Page-level text extractions:
*** Block opens ***

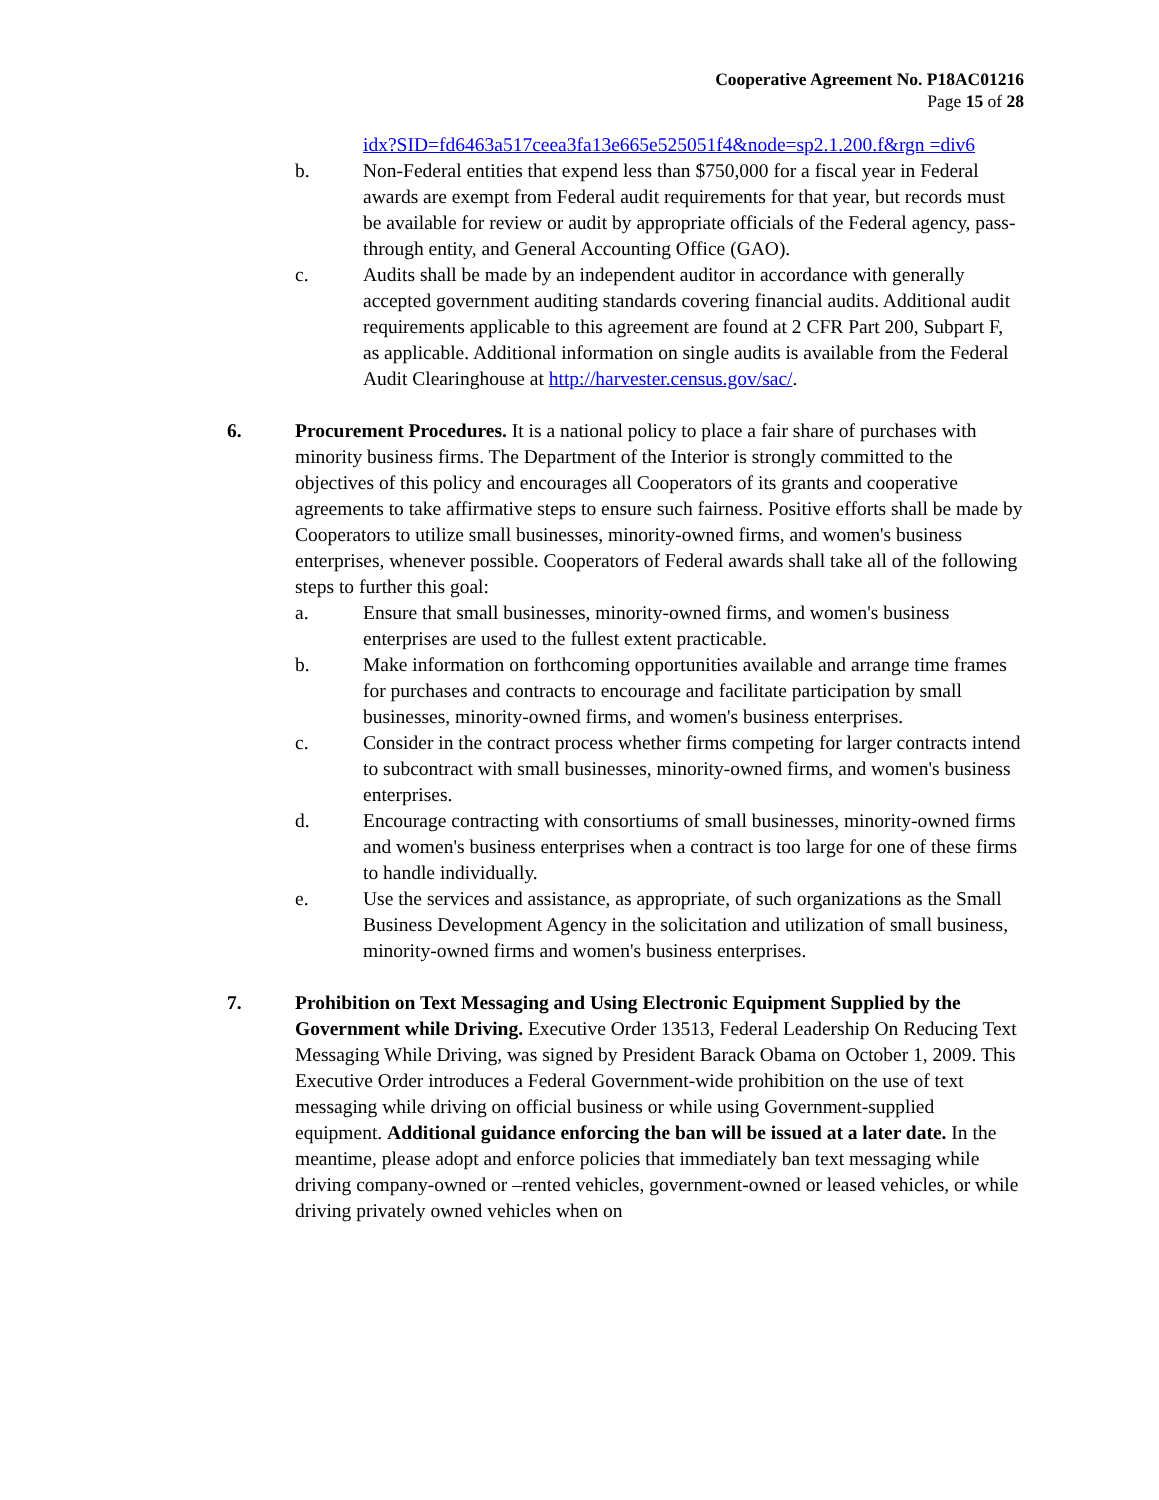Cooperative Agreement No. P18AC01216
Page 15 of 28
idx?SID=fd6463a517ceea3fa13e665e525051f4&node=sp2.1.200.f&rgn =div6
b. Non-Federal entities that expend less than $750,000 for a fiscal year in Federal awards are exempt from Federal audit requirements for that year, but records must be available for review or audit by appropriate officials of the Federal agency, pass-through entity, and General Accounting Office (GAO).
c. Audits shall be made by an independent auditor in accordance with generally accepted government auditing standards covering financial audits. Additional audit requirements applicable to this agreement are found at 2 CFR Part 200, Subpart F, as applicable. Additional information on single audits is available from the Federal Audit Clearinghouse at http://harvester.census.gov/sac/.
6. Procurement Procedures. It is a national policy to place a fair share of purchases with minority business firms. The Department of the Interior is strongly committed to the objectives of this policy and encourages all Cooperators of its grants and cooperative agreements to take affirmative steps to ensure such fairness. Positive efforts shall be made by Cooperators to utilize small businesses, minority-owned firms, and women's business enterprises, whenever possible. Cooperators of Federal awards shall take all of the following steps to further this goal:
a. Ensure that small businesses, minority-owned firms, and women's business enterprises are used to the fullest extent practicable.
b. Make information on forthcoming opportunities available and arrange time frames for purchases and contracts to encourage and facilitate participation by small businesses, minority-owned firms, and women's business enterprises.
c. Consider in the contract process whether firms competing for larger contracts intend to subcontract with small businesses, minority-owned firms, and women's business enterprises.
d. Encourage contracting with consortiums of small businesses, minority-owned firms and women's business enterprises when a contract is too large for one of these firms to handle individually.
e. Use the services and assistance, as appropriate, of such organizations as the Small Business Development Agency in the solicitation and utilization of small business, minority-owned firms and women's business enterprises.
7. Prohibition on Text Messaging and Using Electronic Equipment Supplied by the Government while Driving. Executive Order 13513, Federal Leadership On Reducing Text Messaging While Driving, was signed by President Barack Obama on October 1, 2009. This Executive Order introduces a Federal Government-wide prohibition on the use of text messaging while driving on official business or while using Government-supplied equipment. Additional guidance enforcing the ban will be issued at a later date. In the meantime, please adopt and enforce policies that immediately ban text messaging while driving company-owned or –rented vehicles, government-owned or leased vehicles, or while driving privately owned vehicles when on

*** Block closes ***

Work to be completed: Print exactly the lines above, between the one holding "b. Non-Federal entities" and the one holding "c. Consider in", inclusive, and nothing besides.

Answer for the task:
b. Non-Federal entities that expend less than $750,000 for a fiscal year in Federal awards are exempt from Federal audit requirements for that year, but records must be available for review or audit by appropriate officials of the Federal agency, pass-through entity, and General Accounting Office (GAO).
c. Audits shall be made by an independent auditor in accordance with generally accepted government auditing standards covering financial audits. Additional audit requirements applicable to this agreement are found at 2 CFR Part 200, Subpart F, as applicable. Additional information on single audits is available from the Federal Audit Clearinghouse at http://harvester.census.gov/sac/.
6. Procurement Procedures. It is a national policy to place a fair share of purchases with minority business firms. The Department of the Interior is strongly committed to the objectives of this policy and encourages all Cooperators of its grants and cooperative agreements to take affirmative steps to ensure such fairness. Positive efforts shall be made by Cooperators to utilize small businesses, minority-owned firms, and women's business enterprises, whenever possible. Cooperators of Federal awards shall take all of the following steps to further this goal:
a. Ensure that small businesses, minority-owned firms, and women's business enterprises are used to the fullest extent practicable.
b. Make information on forthcoming opportunities available and arrange time frames for purchases and contracts to encourage and facilitate participation by small businesses, minority-owned firms, and women's business enterprises.
c. Consider in the contract process whether firms competing for larger contracts intend to subcontract with small businesses, minority-owned firms, and women's business enterprises.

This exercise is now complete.